ST. PAUL, Minn. (AP) — Former Minneapolis police Officer J. Alexander Kueng was sentenced today in federal court to three years in prison for violating George Floyd’s civil rights during the May 2020 killing.

Kueng’s co-defendant, Tou Thao, was scheduled to be sentenced later this morning.

Kueng and Thao were convicted in February of two counts of violating Floyd’s civil rights. The jury found they deprived the 46-year-old black man of medical care and failed to stop Derek Chauvin as he knelt on Floyd’s neck for 9 1/2 minutes.

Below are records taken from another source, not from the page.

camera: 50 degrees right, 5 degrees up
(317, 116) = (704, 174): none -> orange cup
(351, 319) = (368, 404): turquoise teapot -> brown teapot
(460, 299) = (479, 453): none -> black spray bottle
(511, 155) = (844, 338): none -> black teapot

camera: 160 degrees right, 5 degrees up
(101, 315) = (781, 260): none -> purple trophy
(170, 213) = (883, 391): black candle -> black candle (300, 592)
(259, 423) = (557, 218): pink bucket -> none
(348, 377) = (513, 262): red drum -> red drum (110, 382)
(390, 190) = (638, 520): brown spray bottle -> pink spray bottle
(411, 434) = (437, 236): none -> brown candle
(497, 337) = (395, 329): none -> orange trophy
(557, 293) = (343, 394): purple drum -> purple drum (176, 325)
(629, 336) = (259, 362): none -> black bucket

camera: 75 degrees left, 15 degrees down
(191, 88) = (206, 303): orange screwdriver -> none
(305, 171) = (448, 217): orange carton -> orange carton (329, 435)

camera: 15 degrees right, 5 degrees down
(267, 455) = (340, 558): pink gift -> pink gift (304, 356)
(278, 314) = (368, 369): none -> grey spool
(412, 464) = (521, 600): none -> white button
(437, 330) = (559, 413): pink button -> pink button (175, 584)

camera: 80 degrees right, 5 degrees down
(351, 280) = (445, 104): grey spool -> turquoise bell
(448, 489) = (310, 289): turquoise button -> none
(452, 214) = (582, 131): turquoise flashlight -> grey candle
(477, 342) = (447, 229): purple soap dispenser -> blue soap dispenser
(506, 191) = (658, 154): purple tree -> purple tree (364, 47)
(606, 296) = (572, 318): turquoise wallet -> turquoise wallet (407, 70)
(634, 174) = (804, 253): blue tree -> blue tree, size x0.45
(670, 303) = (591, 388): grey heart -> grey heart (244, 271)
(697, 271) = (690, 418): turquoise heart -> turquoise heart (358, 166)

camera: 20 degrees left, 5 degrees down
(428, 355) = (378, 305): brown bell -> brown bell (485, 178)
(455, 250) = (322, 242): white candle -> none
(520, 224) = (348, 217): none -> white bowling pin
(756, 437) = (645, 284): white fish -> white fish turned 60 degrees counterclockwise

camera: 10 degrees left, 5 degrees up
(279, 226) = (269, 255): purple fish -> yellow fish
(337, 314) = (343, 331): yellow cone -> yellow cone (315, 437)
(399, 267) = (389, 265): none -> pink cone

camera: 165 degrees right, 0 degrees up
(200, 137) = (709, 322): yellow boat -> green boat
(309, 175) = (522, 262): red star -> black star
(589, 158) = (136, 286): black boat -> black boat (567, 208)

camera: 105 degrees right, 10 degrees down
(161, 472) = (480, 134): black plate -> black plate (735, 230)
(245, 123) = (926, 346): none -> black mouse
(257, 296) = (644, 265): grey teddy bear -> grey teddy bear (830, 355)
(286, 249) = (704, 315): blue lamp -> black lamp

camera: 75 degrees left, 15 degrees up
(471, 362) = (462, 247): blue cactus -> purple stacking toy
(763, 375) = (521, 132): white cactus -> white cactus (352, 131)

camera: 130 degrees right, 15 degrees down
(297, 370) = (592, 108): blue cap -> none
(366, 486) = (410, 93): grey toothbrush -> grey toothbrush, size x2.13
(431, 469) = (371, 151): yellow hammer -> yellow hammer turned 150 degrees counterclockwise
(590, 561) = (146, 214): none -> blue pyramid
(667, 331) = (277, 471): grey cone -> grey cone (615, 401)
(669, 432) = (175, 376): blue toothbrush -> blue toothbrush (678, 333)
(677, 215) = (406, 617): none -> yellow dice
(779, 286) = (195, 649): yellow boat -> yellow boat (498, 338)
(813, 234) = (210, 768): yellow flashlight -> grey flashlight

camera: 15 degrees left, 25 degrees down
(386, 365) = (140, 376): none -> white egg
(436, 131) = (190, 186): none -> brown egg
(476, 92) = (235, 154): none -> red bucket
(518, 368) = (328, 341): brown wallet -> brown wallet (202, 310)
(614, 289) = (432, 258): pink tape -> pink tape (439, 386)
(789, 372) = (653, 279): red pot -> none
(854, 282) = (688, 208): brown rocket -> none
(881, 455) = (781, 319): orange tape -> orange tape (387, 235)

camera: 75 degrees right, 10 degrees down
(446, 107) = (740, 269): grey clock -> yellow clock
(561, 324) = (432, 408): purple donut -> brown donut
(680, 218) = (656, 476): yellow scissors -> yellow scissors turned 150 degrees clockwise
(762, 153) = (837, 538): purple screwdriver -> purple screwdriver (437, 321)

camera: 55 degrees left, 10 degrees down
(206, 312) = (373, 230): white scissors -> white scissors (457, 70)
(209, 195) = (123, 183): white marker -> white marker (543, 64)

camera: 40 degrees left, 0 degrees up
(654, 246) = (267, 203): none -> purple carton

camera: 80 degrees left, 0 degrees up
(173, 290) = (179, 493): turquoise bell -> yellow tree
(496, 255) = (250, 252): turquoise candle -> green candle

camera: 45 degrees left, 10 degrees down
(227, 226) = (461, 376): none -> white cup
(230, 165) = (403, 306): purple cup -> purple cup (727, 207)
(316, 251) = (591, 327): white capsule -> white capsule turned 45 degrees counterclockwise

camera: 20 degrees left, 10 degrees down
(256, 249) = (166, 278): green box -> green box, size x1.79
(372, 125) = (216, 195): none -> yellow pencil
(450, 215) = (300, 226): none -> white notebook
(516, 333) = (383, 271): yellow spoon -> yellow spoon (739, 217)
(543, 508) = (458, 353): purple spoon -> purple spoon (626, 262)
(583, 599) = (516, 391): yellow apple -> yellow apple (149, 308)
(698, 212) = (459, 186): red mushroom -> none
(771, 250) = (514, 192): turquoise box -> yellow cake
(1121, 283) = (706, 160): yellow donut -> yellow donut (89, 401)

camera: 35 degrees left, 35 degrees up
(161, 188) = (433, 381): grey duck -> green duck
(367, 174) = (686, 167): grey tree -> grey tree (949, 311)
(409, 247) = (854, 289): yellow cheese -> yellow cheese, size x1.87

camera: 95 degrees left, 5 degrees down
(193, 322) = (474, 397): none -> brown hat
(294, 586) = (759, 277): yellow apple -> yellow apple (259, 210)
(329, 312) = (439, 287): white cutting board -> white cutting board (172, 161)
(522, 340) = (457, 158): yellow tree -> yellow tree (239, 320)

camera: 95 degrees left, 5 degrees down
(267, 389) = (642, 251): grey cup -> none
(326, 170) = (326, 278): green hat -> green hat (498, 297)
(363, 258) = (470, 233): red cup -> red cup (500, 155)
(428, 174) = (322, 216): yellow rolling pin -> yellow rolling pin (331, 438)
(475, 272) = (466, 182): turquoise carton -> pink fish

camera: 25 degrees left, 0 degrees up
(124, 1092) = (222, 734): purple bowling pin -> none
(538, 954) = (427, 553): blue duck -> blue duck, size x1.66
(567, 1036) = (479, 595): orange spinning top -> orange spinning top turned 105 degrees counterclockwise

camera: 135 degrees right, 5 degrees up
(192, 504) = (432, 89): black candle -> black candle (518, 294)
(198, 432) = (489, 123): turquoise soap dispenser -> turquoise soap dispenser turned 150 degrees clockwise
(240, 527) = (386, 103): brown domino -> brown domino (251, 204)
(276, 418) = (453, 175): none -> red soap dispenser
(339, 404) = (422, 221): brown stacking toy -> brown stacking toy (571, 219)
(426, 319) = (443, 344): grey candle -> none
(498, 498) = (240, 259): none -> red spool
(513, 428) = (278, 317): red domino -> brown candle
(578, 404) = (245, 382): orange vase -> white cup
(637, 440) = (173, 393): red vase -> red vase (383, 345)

Kueng was sentenced to three years on each count, to be served concurrently.

Kueng held Floyd’s back, former Officer Thomas Lane held his feet and Thao kept bystanders back. Bystander video of Floyd’s killing sparked worldwide protests as part of a reckoning over racial injustice.

The federal government brought the civil rights charges against all four officers in May 2021, a month after Chauvin was convicted of murder in state court.

Chauvin and Lane have already been sentenced on civil rights violations. Chauvin, who pleaded guilty last year to violating Floyd’s civil rights and the civil rights of a teenager in an unrelated case, was sentenced to 21 years in federal prison. Lane, who twice asked if Floyd should be rolled onto his side so he could breathe, was convicted of one count and was sentenced to 2 1/2.

Federal prosecutors had requested that U.S. District Judge Paul Magnuson sentence Kueng and Thao to less time than Chauvin, but “substantially” more than Lane.